Gallbladder, Kidney & Liver Ultrasound
The upper abdomen is imaged using high resolution ultrasound. For an ultrasound exam the patient is asked to be “NPO” after midnight which stands for a Latin term “nothing per os”. This means the patient should not eat or drink anything after midnight the night before their ultrasound appointment. During the abdominal ultrasound exam the liver, gallbladder, bile ducts, pancreas, spleen, blood vessels and both the right and left kidneys are evaluated.
The liver is examined as part of a comprehensive ultrasound exam of the abdomen. Abnormalities that can be evaluated include cirrhosis, fatty infiltration, tumors, abscess or cyst formations within the liver. A patient may have abnormal blood work that would be an indication for an abdominal ultrasound.
Ultrasound examination of the gallbladder and bile ducts is included in a comprehensive abdominal scan. Ultrasound is the modality of choice for imaging the gallbladder to document gallstones.

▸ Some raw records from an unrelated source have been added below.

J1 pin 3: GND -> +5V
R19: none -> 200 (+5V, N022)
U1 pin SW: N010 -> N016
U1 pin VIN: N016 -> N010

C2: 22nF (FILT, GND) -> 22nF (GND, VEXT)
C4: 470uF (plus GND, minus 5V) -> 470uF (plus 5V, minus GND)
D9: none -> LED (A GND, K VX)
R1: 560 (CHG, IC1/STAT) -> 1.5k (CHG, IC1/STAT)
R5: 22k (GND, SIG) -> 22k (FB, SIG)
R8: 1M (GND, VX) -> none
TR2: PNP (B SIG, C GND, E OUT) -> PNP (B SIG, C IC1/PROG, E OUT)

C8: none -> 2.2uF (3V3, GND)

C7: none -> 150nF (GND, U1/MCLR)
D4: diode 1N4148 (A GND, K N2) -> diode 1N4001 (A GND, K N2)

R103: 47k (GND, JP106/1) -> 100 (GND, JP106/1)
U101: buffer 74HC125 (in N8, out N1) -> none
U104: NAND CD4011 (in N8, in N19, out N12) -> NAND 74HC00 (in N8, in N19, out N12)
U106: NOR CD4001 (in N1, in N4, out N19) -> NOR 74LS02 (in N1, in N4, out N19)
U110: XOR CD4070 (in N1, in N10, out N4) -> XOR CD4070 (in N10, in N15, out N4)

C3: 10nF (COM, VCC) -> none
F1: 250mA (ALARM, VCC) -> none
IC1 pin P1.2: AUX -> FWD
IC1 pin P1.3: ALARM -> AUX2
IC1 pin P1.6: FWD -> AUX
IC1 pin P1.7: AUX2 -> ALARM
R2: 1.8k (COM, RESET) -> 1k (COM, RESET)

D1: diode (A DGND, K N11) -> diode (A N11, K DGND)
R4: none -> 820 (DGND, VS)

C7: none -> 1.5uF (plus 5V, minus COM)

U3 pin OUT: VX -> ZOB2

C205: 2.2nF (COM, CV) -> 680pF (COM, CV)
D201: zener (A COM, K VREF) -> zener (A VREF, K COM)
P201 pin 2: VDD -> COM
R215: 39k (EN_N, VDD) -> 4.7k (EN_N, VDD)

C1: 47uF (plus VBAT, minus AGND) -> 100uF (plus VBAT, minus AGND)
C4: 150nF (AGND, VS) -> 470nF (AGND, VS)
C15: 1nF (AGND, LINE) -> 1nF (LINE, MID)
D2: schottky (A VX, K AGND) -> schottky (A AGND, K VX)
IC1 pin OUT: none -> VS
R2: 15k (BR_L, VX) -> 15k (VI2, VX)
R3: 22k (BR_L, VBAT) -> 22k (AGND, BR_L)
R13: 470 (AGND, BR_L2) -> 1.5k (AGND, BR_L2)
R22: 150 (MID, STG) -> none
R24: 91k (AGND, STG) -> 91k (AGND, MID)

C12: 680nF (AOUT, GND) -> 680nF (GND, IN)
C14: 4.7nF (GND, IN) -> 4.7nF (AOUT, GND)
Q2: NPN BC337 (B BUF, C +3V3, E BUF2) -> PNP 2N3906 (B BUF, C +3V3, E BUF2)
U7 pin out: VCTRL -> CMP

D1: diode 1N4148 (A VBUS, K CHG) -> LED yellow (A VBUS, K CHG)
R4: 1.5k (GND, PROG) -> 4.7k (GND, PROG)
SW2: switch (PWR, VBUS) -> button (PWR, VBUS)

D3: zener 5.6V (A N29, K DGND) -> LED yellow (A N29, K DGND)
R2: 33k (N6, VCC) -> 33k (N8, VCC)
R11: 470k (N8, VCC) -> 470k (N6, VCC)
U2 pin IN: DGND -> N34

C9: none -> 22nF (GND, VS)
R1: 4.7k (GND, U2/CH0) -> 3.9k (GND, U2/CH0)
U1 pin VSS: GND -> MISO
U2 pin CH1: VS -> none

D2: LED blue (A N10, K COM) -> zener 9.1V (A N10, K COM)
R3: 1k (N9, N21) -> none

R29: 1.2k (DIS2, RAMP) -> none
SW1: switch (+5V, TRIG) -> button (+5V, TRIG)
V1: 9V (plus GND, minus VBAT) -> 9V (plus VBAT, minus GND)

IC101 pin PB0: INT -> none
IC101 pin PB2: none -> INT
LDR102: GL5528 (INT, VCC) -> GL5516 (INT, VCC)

Specific indications for pancreatic scanning include abdominal pain, clinical suspicion of pancreatitis or abnormal lab values. The bile duct travels from the liver through the head of the pancreas before terminating in the small bowel. The pancreas is evaluated in cases of jaundice to check for obstruction of the bile duct either by stones or structural abnormalities of the pancreas causing the obstruction.
Ultrasound examinations of the spleen are performed to assess overall splenic architecture. In patients with mono, ultrasound is used to determine the size of the spleen, because with mono the spleen may become enlarged and at risk for rupture.
Ultrasound of the kidneys assess overall renal architecture. Evaluate for renal masses or kidney stones that may or may not be causing obstruction of urine into the kidneys. The renal size, “echo texture” and vascularity can be evaluated using ultrasound. Many times the bladder will also be imaged when evaluating the kidneys.
While evaluating the organs of the upper abdomen, two of main vessels in the abdomen will be included in the exam. The aorta, which carries blood away from the heart, is primarily evaluated to document the presence of an aneurysm. Aortic aneurysms are defined as those with vessel dilatation greater than 3 centimeters. The size of the IVC, a vein that carries blood back to the heart, is documented, as well. An increased IVC size can be an indicator of cardiac disease.
Frequently Asked Questions about Abdominal Ultrasound
Why can't I eat or drink before having my abdominal ultra sound?
This answer takes two parts. The first is tied to your gallbladder, when you eat anything a reaction in your body is triggered and the gallbladder empties. So, when you haven’t eaten, your gallbladder is nice and full, much like a balloon full of water and we can see inside easily. This is crucial in order to evaluate the gallbladder for gallstones or other problems such as polyps or sludge which can form within.
Secondly, when you eat you swallow air. This air fills your stomach and intestines. Air is ultrasound’s enemy. Our sound waves hit air and essentially stop causing great difficulty in imaging the organs of your abdomen. Often some organs may not be seen at all due to air-filled bowel and gas.
Can I Chew Gum or Smoke Before My Abdominal Ultrasound?
No, when you chew gum or smoke, you often swallow air. This, as mentioned above, can compromise your exam.
How Am I Supposed To Take My Medication If I'm Not Supposed To Eat or Drink?
You can take your medication, just be sure you take it with water. A couple of sips of water are fine and should not compromise the exam.
Can You See Ulcers With Ultrasounds?
No, ultrasound is not the best imaging mode to evaluate the stomach or bowel because both contain air.
How Do I Schedule My Ultrasound At Sound Health Imaging?
You have a choice where your ultrasound is done. Tell your healthcare provider that you would like to have your ultrasound scheduled at Sound Health Imaging. Or you can call our office and make your ultrasound appointment and then bring your Doctor’s order with you at the time of exam.
Are You A Network Provider For Blue Cross Blue Shield and New West Insurance Companies?
Yes, we are premium providers for both Blue Cross and New West and bill all major insurances including Medicaid and Medicare.
Is the Radiologist Who Reads The Exam A Network Provider?
Sound Health Imaging contracts with Capital Radiology to interpret the ultrasound exams. We pay the radiologist for the interpretation, so the patient does not get a second bill from interpreting physician.
How Long Does It Take For the Doctor To Get the Results of My Exam?
Our goal is for your referring health care provider to receive the Ultrasound report the next business day following your appointment.